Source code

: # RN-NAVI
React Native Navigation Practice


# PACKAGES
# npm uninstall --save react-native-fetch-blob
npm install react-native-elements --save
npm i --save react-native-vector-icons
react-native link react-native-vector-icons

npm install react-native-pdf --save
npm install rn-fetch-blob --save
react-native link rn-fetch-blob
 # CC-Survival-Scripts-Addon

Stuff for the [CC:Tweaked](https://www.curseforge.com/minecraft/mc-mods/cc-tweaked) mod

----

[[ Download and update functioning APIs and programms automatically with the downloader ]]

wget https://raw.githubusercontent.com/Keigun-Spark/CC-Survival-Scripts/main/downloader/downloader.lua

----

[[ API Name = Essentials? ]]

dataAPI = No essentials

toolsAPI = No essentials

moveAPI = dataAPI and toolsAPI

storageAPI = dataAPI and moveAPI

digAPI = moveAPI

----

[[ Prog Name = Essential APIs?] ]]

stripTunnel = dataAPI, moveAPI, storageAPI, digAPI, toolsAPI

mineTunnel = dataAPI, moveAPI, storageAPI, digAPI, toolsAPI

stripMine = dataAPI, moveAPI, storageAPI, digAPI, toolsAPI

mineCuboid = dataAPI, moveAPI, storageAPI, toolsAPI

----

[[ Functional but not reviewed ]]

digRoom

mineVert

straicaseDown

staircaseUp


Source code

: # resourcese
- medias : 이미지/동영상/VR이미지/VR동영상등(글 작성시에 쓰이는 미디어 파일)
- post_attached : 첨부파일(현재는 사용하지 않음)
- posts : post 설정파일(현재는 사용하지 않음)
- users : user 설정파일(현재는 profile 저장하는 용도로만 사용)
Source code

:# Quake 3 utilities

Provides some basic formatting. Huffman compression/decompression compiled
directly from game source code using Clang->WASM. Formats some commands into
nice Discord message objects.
◆ ◆ ◆
Exercise goal
Can you replace "rn-fetch-blob" with "react-native-blob-util" throughout these lines and give them back with nothing else changed?

Response
Source code

: # RN-NAVI
React Native Navigation Practice


# PACKAGES
# npm uninstall --save react-native-fetch-blob
npm install react-native-elements --save
npm i --save react-native-vector-icons
react-native link react-native-vector-icons

npm install react-native-pdf --save
npm install react-native-blob-util --save
react-native link react-native-blob-util
 # CC-Survival-Scripts-Addon

Stuff for the [CC:Tweaked](https://www.curseforge.com/minecraft/mc-mods/cc-tweaked) mod

----

[[ Download and update functioning APIs and programms automatically with the downloader ]]

wget https://raw.githubusercontent.com/Keigun-Spark/CC-Survival-Scripts/main/downloader/downloader.lua

----

[[ API Name = Essentials? ]]

dataAPI = No essentials

toolsAPI = No essentials

moveAPI = dataAPI and toolsAPI

storageAPI = dataAPI and moveAPI

digAPI = moveAPI

----

[[ Prog Name = Essential APIs?] ]]

stripTunnel = dataAPI, moveAPI, storageAPI, digAPI, toolsAPI

mineTunnel = dataAPI, moveAPI, storageAPI, digAPI, toolsAPI

stripMine = dataAPI, moveAPI, storageAPI, digAPI, toolsAPI

mineCuboid = dataAPI, moveAPI, storageAPI, toolsAPI

----

[[ Functional but not reviewed ]]

digRoom

mineVert

straicaseDown

staircaseUp


Source code

: # resourcese
- medias : 이미지/동영상/VR이미지/VR동영상등(글 작성시에 쓰이는 미디어 파일)
- post_attached : 첨부파일(현재는 사용하지 않음)
- posts : post 설정파일(현재는 사용하지 않음)
- users : user 설정파일(현재는 profile 저장하는 용도로만 사용)
Source code

:# Quake 3 utilities

Provides some basic formatting. Huffman compression/decompression compiled
directly from game source code using Clang->WASM. Formats some commands into
nice Discord message objects.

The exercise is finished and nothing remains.